Most discipleship materials use the Bible as a source; that is, people look up verses to support ideas. The hope of every discipleship course is to interest people in becoming students or daily readers of the Bible. Yet even in this process, people are taught that the Bible is the support book. I have heard people say, "It takes so long to do the discipleship studies, and then you want me to be reading the Bible too? Even in trying to interest people in the Bible, we focus on teaching people "Bible study methods." Most people will not learn these methods, and fewer will be capable of passing them on to others. In the final event, most Christians will be more at home reading a popular author than reading the Bible. They will read a devotional guide for their quiet times, focused on someone writing about the Word, but they will seldom look up the verses that are cited.

I remember 35 years ago when my uncle asked me if I had ever read the Bible.

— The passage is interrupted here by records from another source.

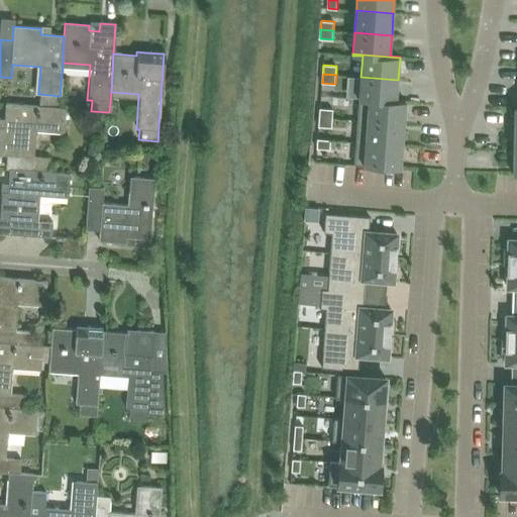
[(397,100),(398,80),(360,77),(359,98),(406,102),(406,101),(397,100)]
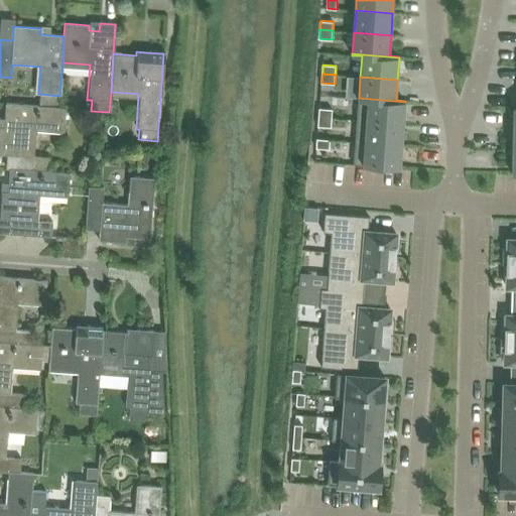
[(403,123),(405,102),(359,98),(357,120),(403,123)]
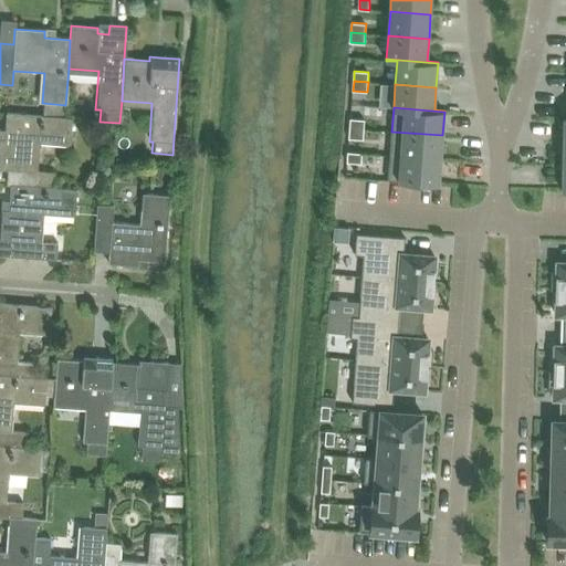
[(35,173),(38,139),(70,142),(71,118),(6,114),(3,140),(0,139),(0,169),(10,170),(9,185),(51,188),(52,174),(35,173)]
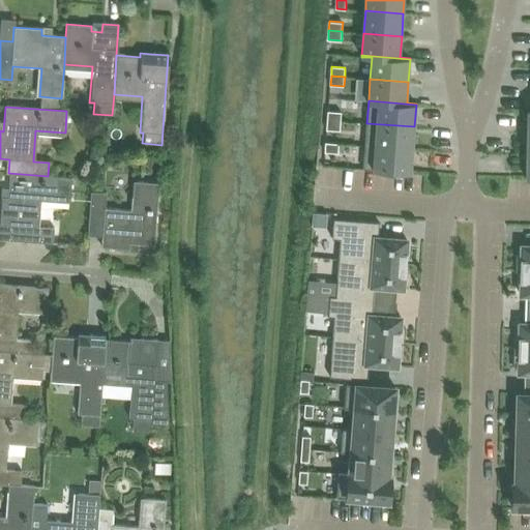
[(341,121),(342,112),(328,111),(327,120),(341,121)]
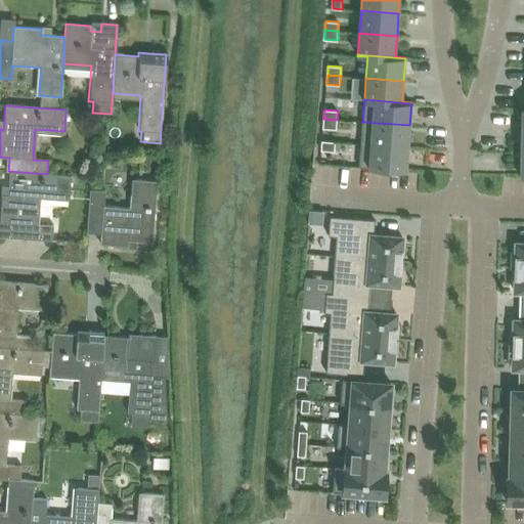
[(337,129),(337,120),(323,119),(322,128),(337,129)]
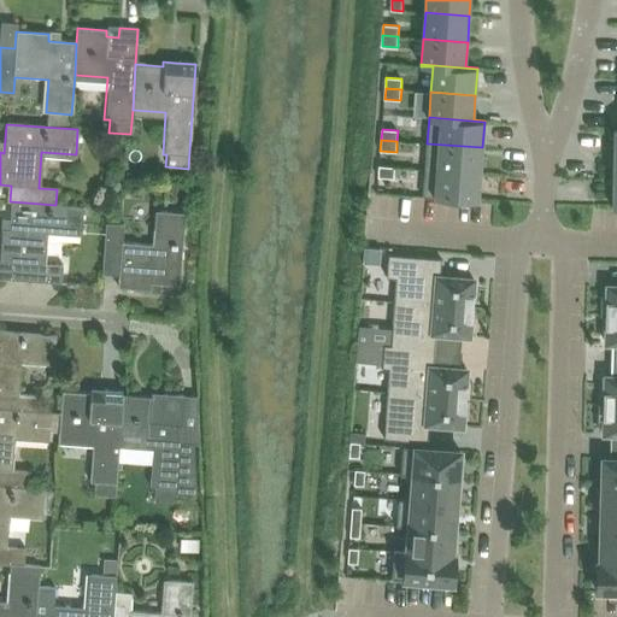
[(481,174),(482,147),(427,144),(425,170),(481,174)]
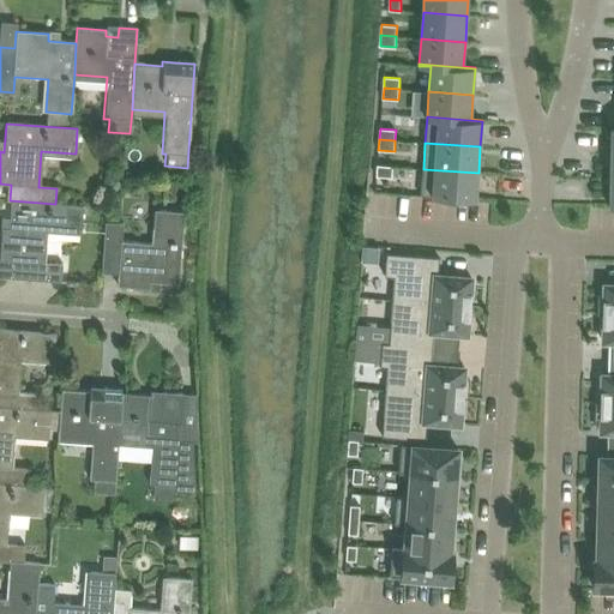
[(393,166),(377,164),(377,175),(392,176),(393,166)]
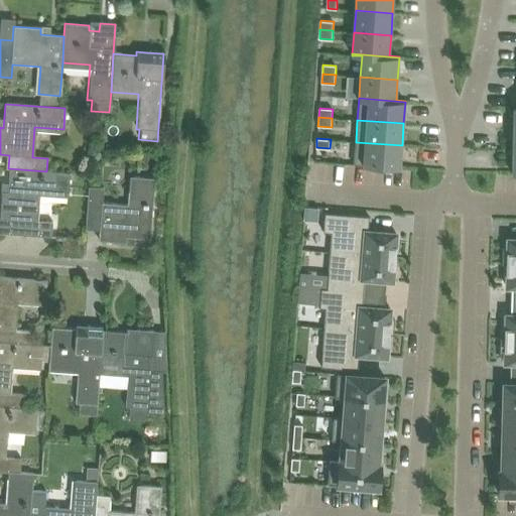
[(400,167),(402,145),(356,142),(354,164),(400,167)]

I told him that I had started, but that I had stopped in the third book. I have found that this is the same with a lot of people.

As a pastor, I have read the Bible through every year for the past 19 years. The first two years were incredibly hard. It just isn't easy to read the Bible through. Then, someone in a home Bible study suggested the One Year Bible. We all got one and began encouraging each other to keep up. It became a lot easier to read the Bible through.

First, the book is self-contained. You don't have to find a reading plan or page through a Bible. It is all there. As tired as I have been some mornings, I can handle that.

Second, the readings always have something interesting somewhere. So it means that you can find some part of the Old Testament or New Testament that is meaningful to you.

Third, it teaches a kind of discipline and consistency. As a pastor I have never used my work hours for my quiet time. I get up early and I always thought I was very consistent. Maybe I'd miss a couple of days here and there. With the One Year Bible I began to mark the pages at the top with a number to designate the current year. I always knew if I had read a page or not. Imagine my surprise coming to the Bible one morning after having missed a couple of days and finding that I hadn't read for a week. Then I had to get caught up. Then it happened again. Now, after 17 years I seldom fall behind.

Fourth, after a few years you begin building on what you read the previous year. The Bible not only becomes very familiar, but there are some interesting surprises simply because it's the One Year Bible. For example, on February 13th you read Exodus 36:35 and Matthew 27:51. You notice that one is talking about the veil being made, and the other is talking about the veil being rent. I think that's pretty cool.

Fifth, if you are doing this in a group, the group provides accountability to help you to finish and to develop the habit of reading the Bible every year.

After all of these years I have heard many objections to the "chopped up-ness" of the One Year Bible. But after people try another way of reading the Bible through, eventually after a couple of attempts, the only way they ever read the Bible through is with the One Year Bible. It works, year after year.